Burgoo


 

Jeff S

TVWBB Pro
Does anyone have a good burgoo recipe that is scaled down. I would love to make some with my leftover barbeque without making the huge batch.
 
1 T unsalted butter

corn kernels, cut from the cob, cob reserved (or 1/2 c frozen)

2 T veg oil, bacon grease, or a blend

1 large onion, diced

1 stalk celery, diced

1/2 small green bell pepper, diced

1/2 small red pepper


3 cloves garlic, minced

1 t dried thyme


1 large boiling potato, peeled and diced

2 med carrots, scraped and diced

2 med tomatoes, peeled, seeded and diced (or 1 can diced tomatoes, drained)

1/4 cup peas

1/2 cup okra

1/4 cup lima beans

2 c chicken stock

2 c beef stock

splash Worcestershire

1 lb cooked meats (beef, pork, lamb, chicken, game)

pepper

salt


Melt the butter in a med soup pot over med heat. Add the corn kernels, increase the heat to med-high, and saute the corn till it browns in spots, about 4-5 min. Scrape into a bowl, cool, reserve in the fridge, covered.

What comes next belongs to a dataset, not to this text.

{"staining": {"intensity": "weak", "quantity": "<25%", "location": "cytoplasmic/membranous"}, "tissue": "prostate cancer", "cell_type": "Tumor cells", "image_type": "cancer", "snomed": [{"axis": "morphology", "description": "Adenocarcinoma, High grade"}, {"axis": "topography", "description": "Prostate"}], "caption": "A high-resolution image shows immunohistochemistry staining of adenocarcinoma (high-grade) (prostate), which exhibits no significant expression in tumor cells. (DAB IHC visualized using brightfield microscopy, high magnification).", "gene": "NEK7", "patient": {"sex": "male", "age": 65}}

Add the oil and/or grease to the pot, still on med-high heat. When shimmering, add the onion, celery, and green and red bell peppers and cook, stirring a couple times, 2-3 min. Cover the pot, reduce the heat to med-low, cook 7 min, stirring once. Uncover the pot, increase the heat to med-high, and cook, stirring frequently, till some of the vegs start lightly browning, about 5 min more. Add the garlic and thyme, stir, and cook till the garlic is very fragrant but not browning at all, about 60-90 secs.

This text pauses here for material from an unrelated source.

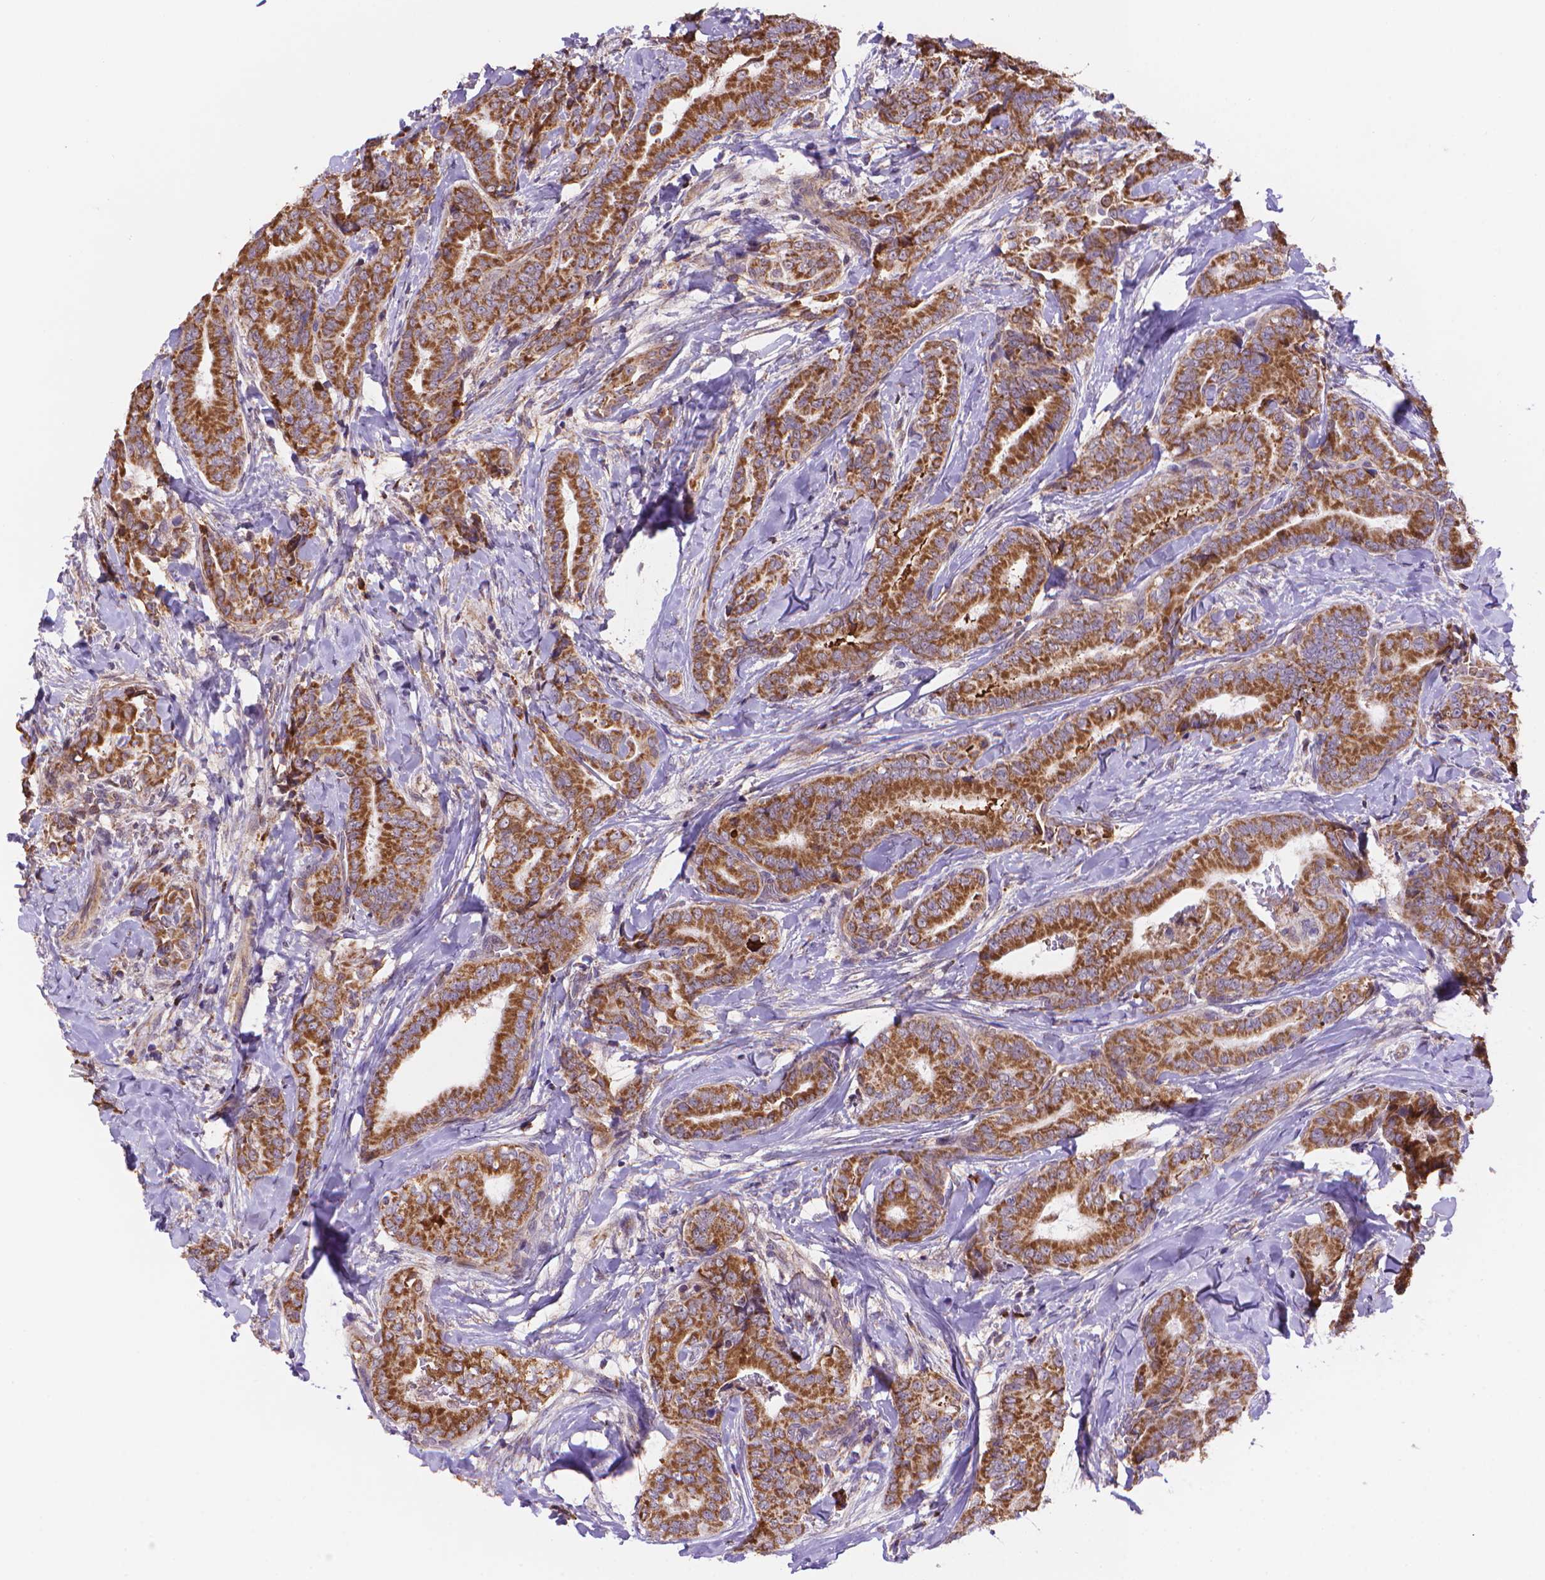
{"staining": {"intensity": "strong", "quantity": ">75%", "location": "cytoplasmic/membranous"}, "tissue": "thyroid cancer", "cell_type": "Tumor cells", "image_type": "cancer", "snomed": [{"axis": "morphology", "description": "Papillary adenocarcinoma, NOS"}, {"axis": "topography", "description": "Thyroid gland"}], "caption": "IHC histopathology image of papillary adenocarcinoma (thyroid) stained for a protein (brown), which reveals high levels of strong cytoplasmic/membranous positivity in about >75% of tumor cells.", "gene": "CYYR1", "patient": {"sex": "male", "age": 61}}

Add the remaining ingredients, plus the reserved corn cob, plus a little pepper--skip the salt for now. Bring to a boil then reduce the heat to med/med-low and cook, uncovered, 90 min, skimming any foam that rises to the surface. Remove the corn cob, stir in the reserved sauteed corn kernels; adjust salt and pepper; serve.